• [Records for the task]
»»

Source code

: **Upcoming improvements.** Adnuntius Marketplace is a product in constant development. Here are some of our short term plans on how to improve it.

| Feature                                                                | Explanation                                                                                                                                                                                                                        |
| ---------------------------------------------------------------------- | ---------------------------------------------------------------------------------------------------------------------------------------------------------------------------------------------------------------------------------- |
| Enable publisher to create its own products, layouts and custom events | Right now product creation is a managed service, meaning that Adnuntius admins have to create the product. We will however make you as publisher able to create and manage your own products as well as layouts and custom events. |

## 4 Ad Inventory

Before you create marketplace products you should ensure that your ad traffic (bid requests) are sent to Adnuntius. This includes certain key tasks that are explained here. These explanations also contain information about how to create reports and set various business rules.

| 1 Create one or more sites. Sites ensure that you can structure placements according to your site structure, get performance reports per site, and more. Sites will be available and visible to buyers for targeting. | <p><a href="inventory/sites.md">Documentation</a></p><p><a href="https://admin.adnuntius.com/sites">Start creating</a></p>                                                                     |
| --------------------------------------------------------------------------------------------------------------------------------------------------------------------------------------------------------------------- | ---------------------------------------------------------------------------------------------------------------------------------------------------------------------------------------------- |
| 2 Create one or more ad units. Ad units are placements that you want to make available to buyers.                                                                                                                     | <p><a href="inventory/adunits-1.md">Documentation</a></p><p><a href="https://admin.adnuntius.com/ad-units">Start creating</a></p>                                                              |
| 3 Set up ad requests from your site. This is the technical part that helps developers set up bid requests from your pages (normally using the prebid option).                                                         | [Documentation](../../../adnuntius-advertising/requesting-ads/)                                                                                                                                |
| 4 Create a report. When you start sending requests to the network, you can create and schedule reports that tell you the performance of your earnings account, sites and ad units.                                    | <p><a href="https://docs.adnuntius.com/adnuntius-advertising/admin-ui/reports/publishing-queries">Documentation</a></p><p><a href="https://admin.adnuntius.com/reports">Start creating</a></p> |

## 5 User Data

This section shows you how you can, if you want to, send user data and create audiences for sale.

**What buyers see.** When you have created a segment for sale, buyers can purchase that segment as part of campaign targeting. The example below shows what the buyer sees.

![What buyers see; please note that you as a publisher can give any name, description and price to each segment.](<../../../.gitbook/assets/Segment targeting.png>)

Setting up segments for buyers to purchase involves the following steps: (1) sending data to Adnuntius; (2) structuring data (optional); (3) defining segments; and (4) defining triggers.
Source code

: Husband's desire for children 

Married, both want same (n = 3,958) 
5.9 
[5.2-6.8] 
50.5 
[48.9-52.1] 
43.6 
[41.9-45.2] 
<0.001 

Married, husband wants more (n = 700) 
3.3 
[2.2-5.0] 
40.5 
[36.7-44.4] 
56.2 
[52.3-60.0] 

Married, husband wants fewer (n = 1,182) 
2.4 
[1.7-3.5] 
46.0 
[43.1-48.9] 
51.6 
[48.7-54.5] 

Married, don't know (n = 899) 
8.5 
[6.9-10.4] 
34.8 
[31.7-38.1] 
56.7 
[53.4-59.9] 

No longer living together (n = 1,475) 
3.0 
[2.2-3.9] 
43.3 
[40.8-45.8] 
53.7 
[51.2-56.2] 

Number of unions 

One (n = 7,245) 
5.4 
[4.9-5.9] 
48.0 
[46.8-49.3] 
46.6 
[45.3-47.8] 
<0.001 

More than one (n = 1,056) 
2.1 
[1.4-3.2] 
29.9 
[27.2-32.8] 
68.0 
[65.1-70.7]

««

• [Instruction]
Your job here is to copy the entries above exactly.

• [Solution to the exercise]
Source code

: **Upcoming improvements.** Adnuntius Marketplace is a product in constant development. Here are some of our short term plans on how to improve it.

| Feature                                                                | Explanation                                                                                                                                                                                                                        |
| ---------------------------------------------------------------------- | ---------------------------------------------------------------------------------------------------------------------------------------------------------------------------------------------------------------------------------- |
| Enable publisher to create its own products, layouts and custom events | Right now product creation is a managed service, meaning that Adnuntius admins have to create the product. We will however make you as publisher able to create and manage your own products as well as layouts and custom events. |

## 4 Ad Inventory

Before you create marketplace products you should ensure that your ad traffic (bid requests) are sent to Adnuntius. This includes certain key tasks that are explained here. These explanations also contain information about how to create reports and set various business rules.

| 1 Create one or more sites. Sites ensure that you can structure placements according to your site structure, get performance reports per site, and more. Sites will be available and visible to buyers for targeting. | <p><a href="inventory/sites.md">Documentation</a></p><p><a href="https://admin.adnuntius.com/sites">Start creating</a></p>                                                                     |
| --------------------------------------------------------------------------------------------------------------------------------------------------------------------------------------------------------------------- | ---------------------------------------------------------------------------------------------------------------------------------------------------------------------------------------------- |
| 2 Create one or more ad units. Ad units are placements that you want to make available to buyers.                                                                                                                     | <p><a href="inventory/adunits-1.md">Documentation</a></p><p><a href="https://admin.adnuntius.com/ad-units">Start creating</a></p>                                                              |
| 3 Set up ad requests from your site. This is the technical part that helps developers set up bid requests from your pages (normally using the prebid option).                                                         | [Documentation](../../../adnuntius-advertising/requesting-ads/)                                                                                                                                |
| 4 Create a report. When you start sending requests to the network, you can create and schedule reports that tell you the performance of your earnings account, sites and ad units.                                    | <p><a href="https://docs.adnuntius.com/adnuntius-advertising/admin-ui/reports/publishing-queries">Documentation</a></p><p><a href="https://admin.adnuntius.com/reports">Start creating</a></p> |

## 5 User Data

This section shows you how you can, if you want to, send user data and create audiences for sale.

**What buyers see.** When you have created a segment for sale, buyers can purchase that segment as part of campaign targeting. The example below shows what the buyer sees.

![What buyers see; please note that you as a publisher can give any name, description and price to each segment.](<../../../.gitbook/assets/Segment targeting.png>)

Setting up segments for buyers to purchase involves the following steps: (1) sending data to Adnuntius; (2) structuring data (optional); (3) defining segments; and (4) defining triggers.
Source code

: Husband's desire for children 

Married, both want same (n = 3,958) 
5.9 
[5.2-6.8] 
50.5 
[48.9-52.1] 
43.6 
[41.9-45.2] 
<0.001 

Married, husband wants more (n = 700) 
3.3 
[2.2-5.0] 
40.5 
[36.7-44.4] 
56.2 
[52.3-60.0] 

Married, husband wants fewer (n = 1,182) 
2.4 
[1.7-3.5] 
46.0 
[43.1-48.9] 
51.6 
[48.7-54.5] 

Married, don't know (n = 899) 
8.5 
[6.9-10.4] 
34.8 
[31.7-38.1] 
56.7 
[53.4-59.9] 

No longer living together (n = 1,475) 
3.0 
[2.2-3.9] 
43.3 
[40.8-45.8] 
53.7 
[51.2-56.2] 

Number of unions 

One (n = 7,245) 
5.4 
[4.9-5.9] 
48.0 
[46.8-49.3] 
46.6 
[45.3-47.8] 
<0.001 

More than one (n = 1,056) 
2.1 
[1.4-3.2] 
29.9 
[27.2-32.8] 
68.0 
[65.1-70.7]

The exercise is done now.